### Document extract
§ §

I am new to the world of published writers, with my first book, Solomon’s Throne, just appearing in print and ebook in mid-July, so this isn’t an article about marketing – I’m new, I’m an introvert, I’m not in advertising, don’t ask me!

However, what I have done is complete three novels, a screenplay, a non-fiction book and start another novel in 14 months. Respectively, so you know they’re really novels, the word counts are:

  • Solomon’s Throne – 89,000
  • The Hoard of the Doges (before final edit) – 88,000
  • Undaunted Love – 89,000
  • Freedom – 53,000
  • Laid Waste (screenplay) – 130 pages

That’s a lot of words! And a lot of people have started asking me, “How did you do it?” I have a friend who’s been trying to write a memoir for some time, and she asks me just about every month. I have another friend, who has much younger children than I, who says I’m a “word machine”. It seems to be a mystery along the same lines as the Loch Ness Monster and “where’s the beef?”

I would love to write a 50,000 word book with all the secrets. I really would. And since I am a firm believer in self-publishing it, I’d like to get a great cover and sell it as the end-all be-all of writing secrets. But honestly, there’s only one. So that would be a short book. Nike says it most succinctly: Just do it.

§ §

### Dataset section

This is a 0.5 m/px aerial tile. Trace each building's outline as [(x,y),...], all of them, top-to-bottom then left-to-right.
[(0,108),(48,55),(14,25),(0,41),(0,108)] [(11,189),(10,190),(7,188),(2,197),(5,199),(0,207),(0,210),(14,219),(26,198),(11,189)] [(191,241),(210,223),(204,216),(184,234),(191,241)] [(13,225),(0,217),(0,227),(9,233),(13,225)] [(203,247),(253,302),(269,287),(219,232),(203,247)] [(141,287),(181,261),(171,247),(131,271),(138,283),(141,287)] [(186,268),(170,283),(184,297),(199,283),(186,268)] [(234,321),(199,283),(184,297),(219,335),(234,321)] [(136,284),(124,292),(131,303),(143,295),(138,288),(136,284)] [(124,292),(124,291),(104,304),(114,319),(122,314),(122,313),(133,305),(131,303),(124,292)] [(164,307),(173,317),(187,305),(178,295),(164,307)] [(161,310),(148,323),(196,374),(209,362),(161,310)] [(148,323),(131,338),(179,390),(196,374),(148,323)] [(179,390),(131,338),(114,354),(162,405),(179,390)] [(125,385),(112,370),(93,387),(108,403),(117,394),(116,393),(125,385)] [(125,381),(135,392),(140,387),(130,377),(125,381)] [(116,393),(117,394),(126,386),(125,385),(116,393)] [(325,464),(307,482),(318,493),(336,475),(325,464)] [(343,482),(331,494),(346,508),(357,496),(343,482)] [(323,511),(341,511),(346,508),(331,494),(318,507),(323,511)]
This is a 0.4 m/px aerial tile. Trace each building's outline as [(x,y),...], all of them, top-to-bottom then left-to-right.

§ §

### Directives
• A. Echo a passage from the writing-productivity text: begin at the words "I would love" and stop after the words "Just do it.".
• B. Pick up the text on the writer's output from where it stops and carry it on.

### Answers for the tasks
• A.
I would love to write a 50,000 word book with all the secrets. I really would. And since I am a firm believer in self-publishing it, I’d like to get a great cover and sell it as the end-all be-all of writing secrets. But honestly, there’s only one. So that would be a short book. Nike says it most succinctly: Just do it.

• B.
Here’s a visual of the same thing –

Seriously. This is it. Kind of disappointing that there’s no magic bullet, no foolproof plan, that the secret is *gag* discipline. Sucks, doesn’t it?

I’ve talked before about my personal process, which wouldn’t work for everyone. I am not the 1000 words a day (or 2000 words a day, like Stephen King), every day, without fail, kind of writer. One of the guys in my writing group took four years on a book. Honestly – and this is the God’s honest truth – if I had to make writing a book take four years, I would never, ever finish it.

I don’t think I’m ADD, but I am a project person. I can focus intensely for a short amount of time and do a really good job at whatever I’m doing. But then I’m done. I am terrible at on-going things like laundry and cleaning and exercise and taking supplements. After a few days, it’s not that I intentionally give up, I just…forget. Literally. I’ll go on with life and a few months later will have a head-slap moment where I remember what I was doing and never finished. (Perhaps this is some sort of long-range ADD?!)

So for me, writing an entire first draft in a month (a la NaNoWriMo) is perfect. Writing an entire first draft in a year is a death sentence for my story. What do I do when I’m not writing? Well, I think. I stare off into space a lot (OK, not really, but I do a lot of thinking on stories when I’m driving or walking). I read weird books like “World History for Dummies” and obscure reference books and write down the random facts that interest me. I edit (yuck). I don’t think about it at all, sometimes.

But when I’m writing, I write. Not necessarily every day out of 30, but most, until I’m done with that first draft. And there is no other secret, no matter if you’re a project person like me, or a disciplined, daily writer like the guy in my writers group. Neither of us would finish if we didn’t do the one thing that would seem self explanatory for a writer. WRITE.

So just do it! (Thanks, Nike!) If you want to be a writer, it involves that one little thing that changes you from a daydreamer to an author. Writing. There’s literally no substitute.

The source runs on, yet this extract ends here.